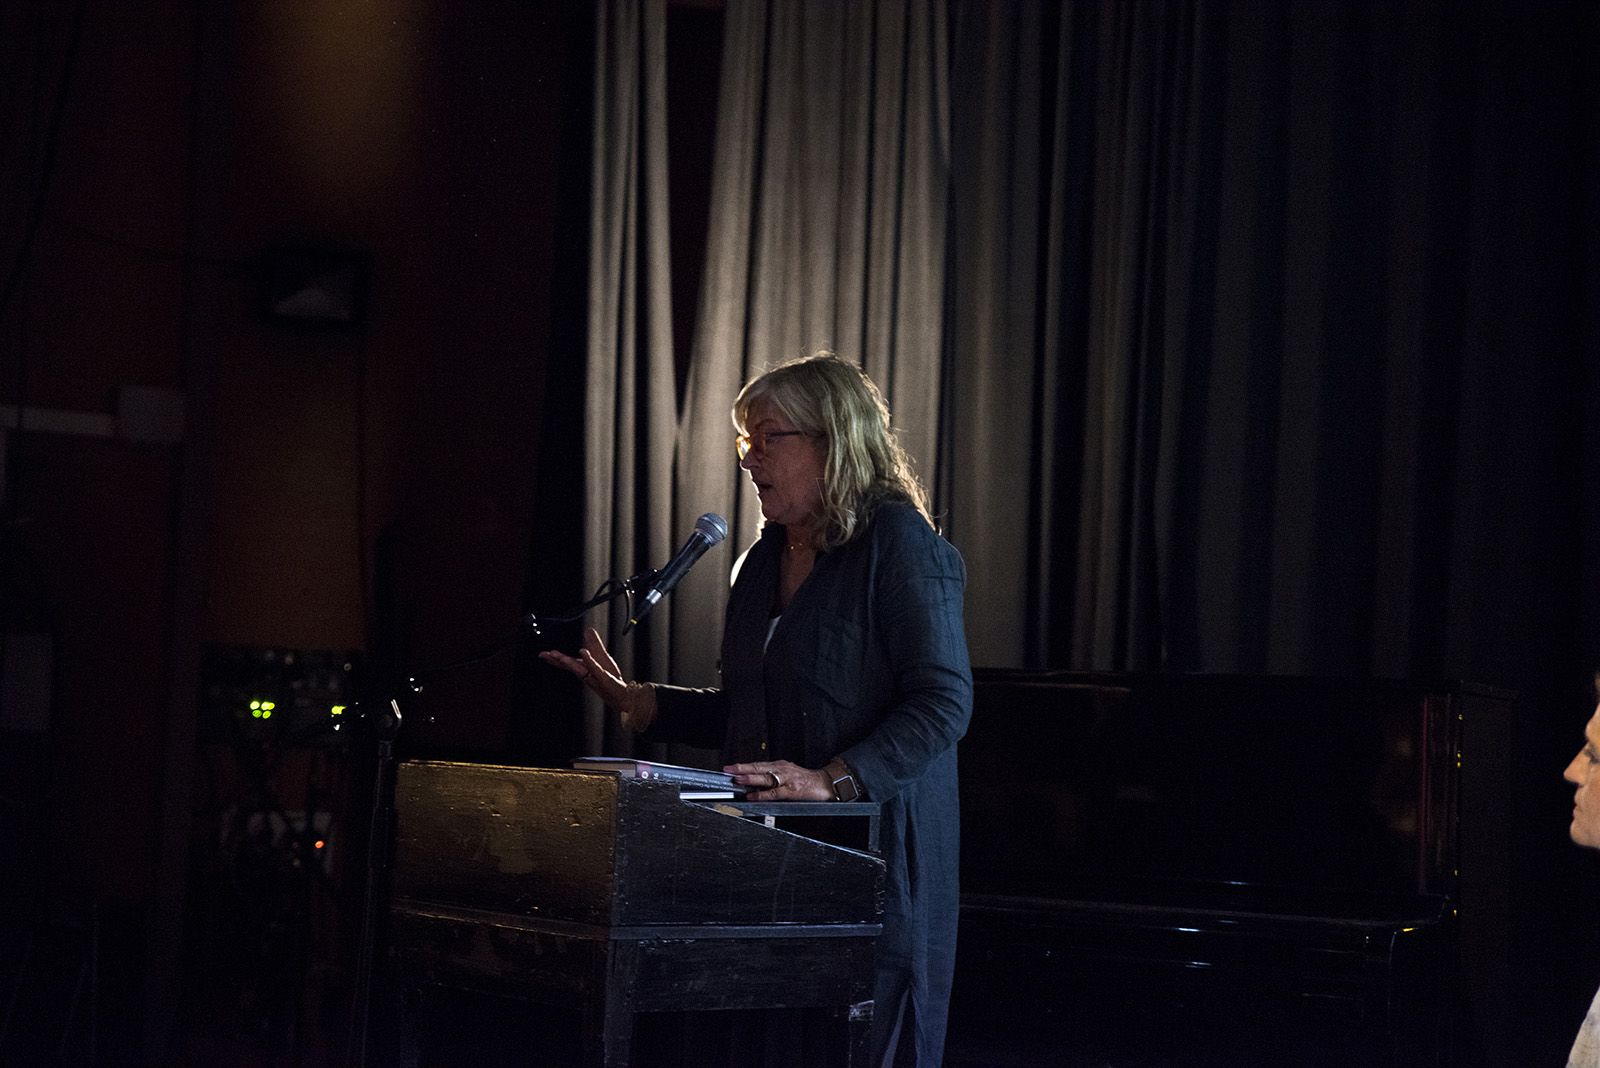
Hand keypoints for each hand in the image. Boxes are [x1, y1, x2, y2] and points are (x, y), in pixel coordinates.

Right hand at [538, 626, 656, 731]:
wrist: (621, 694)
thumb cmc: (611, 678)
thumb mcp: (601, 656)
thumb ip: (594, 644)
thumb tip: (588, 630)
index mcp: (584, 668)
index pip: (567, 662)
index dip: (555, 658)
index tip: (544, 654)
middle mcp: (586, 673)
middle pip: (570, 666)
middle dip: (558, 661)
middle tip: (546, 655)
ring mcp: (594, 676)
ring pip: (579, 669)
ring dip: (569, 662)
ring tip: (560, 657)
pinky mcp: (604, 678)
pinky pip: (595, 669)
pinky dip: (589, 661)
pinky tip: (583, 652)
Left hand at [725, 760, 831, 801]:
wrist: (825, 783)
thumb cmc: (805, 780)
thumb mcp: (788, 774)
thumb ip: (773, 777)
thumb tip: (754, 783)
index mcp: (780, 765)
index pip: (758, 764)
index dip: (743, 766)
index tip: (730, 767)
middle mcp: (782, 769)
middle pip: (758, 767)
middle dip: (742, 768)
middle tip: (728, 769)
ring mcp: (786, 780)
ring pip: (765, 778)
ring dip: (750, 778)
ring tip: (738, 779)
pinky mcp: (791, 791)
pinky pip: (773, 792)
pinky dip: (762, 794)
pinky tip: (753, 795)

§ §

What to do: The records above should be reproduced exactly, with no pictures included.

Reply:
Hand keypoints for each hand in the image. Boxes are [x1, y1, x2, y2] and points are (x, y), in pixel coordinates.

Right hand at [538, 626, 656, 731]:
wrist: (621, 694)
thumb cmc: (611, 678)
thumb mcp: (601, 656)
thumb ip: (594, 644)
thumb tip: (588, 630)
index mcp: (584, 668)
index pip: (567, 662)
index dip: (555, 658)
index tip: (544, 654)
middle mcp: (586, 673)
middle pip: (570, 666)
middle dip: (558, 661)
middle tip: (546, 655)
ring mcp: (594, 676)
ring pip: (579, 669)
ring dip: (569, 662)
ring tip: (560, 657)
pinky mcp: (604, 678)
pinky pip: (595, 669)
pinky dip: (589, 661)
pinky tip: (583, 652)
Left hand at [725, 760, 831, 801]:
wrist: (825, 783)
thumb cmc: (805, 780)
thumb mcp: (788, 774)
thumb ip: (773, 777)
thumb tip: (754, 783)
index mcp: (780, 765)
index pip: (758, 764)
index dip: (743, 766)
index tip: (730, 767)
middle mcp: (782, 769)
middle pip: (758, 767)
middle dip: (742, 768)
middle tip: (728, 769)
ring mcp: (786, 780)
ring pip: (765, 778)
ring dip: (750, 778)
ring tip: (738, 779)
pinky mcp: (791, 791)
pinky pip: (773, 792)
pinky dip: (762, 794)
pinky tip: (753, 795)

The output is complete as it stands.